4: 以下、名無しにかわりましてSS速報VIPがお送りします 2018/04/24(火) 23:06:27.78 ID:bOgng+vj0
 卯月が叫んだ。その言葉には力強さがこもっていた。

「島村さん……ありがとうございます」

 励ますために言ってくれたのだろう。落ち込んでいた彼にはとてもありがたいことだった。

「その……どう、いたしまして」

 卯月が顔を赤くしているのは、自分が叫んだことに対して恥ずかしくなったからだった。しかし、幸か不幸か、
プロデューサーがそのことに気づくことはなかった。

「今日はとりあえず宿泊できるところを探しましょう。明日、予定が入っていないのは不幸中の幸いでした」

 気を取り直したプロデューサーは、黒いスケジュール帳を取り出し、予定を確認しながら卯月に伝える。

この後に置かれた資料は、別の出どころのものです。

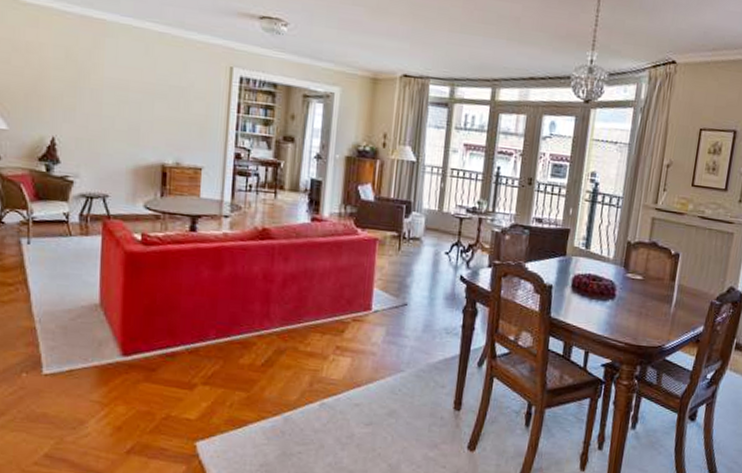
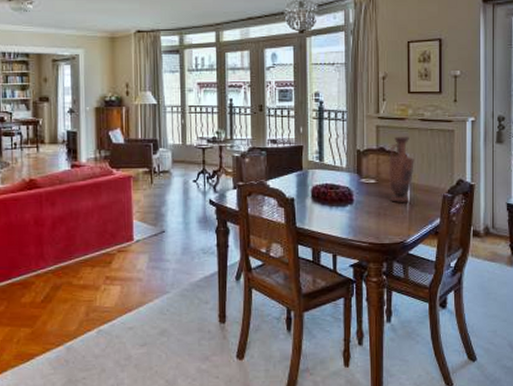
vase: none [654,231,687,306] -> present [388,136,414,203]

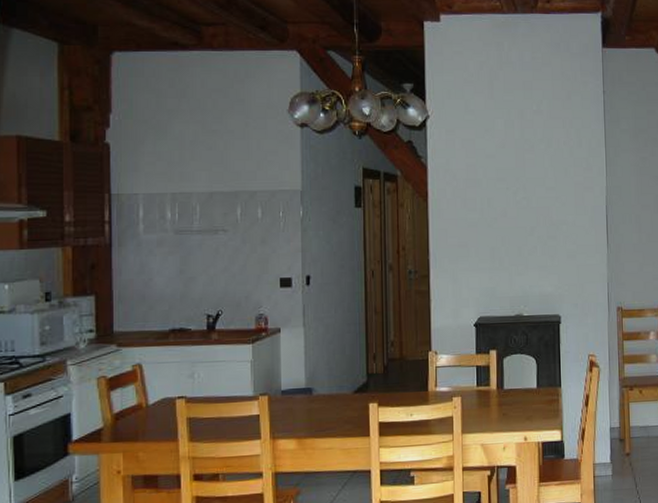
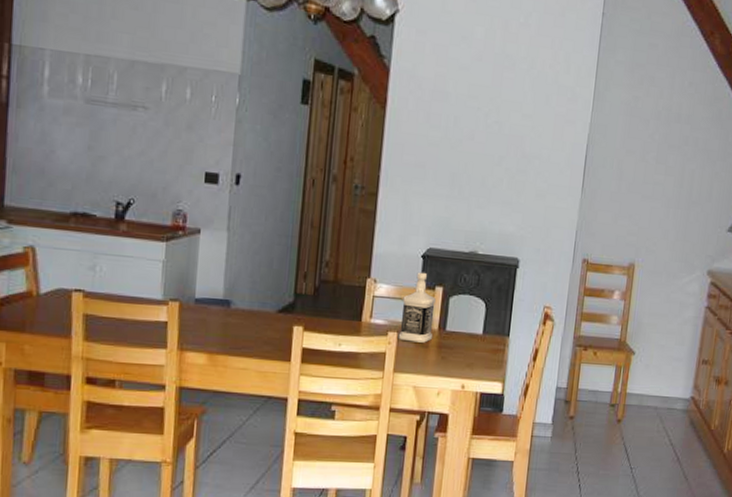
bottle: none [462,339,493,404] -> present [398,272,436,343]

「あ、じゃあ私、ママに伝えておきます。今日はこっちに泊まるって」
「よろしくお願いします」

 二人は携帯を取り出す。

「もしもし、千川さんですか……はい、実は、こちらで少し問題が発生しまして……ええ、それでこちらに
宿泊して明日戻ります。申し訳ありませんが……はい、よろしくお願いします」
「もしもし、あ、ママ。あのね、ちょっとトラブルでこっちに泊まることになっちゃって……うん、
明日帰ってくる……プロデューサーさんも一緒だから大丈夫……うん、それじゃあ」

 二人が通話を終えるのはほぼ同時だった。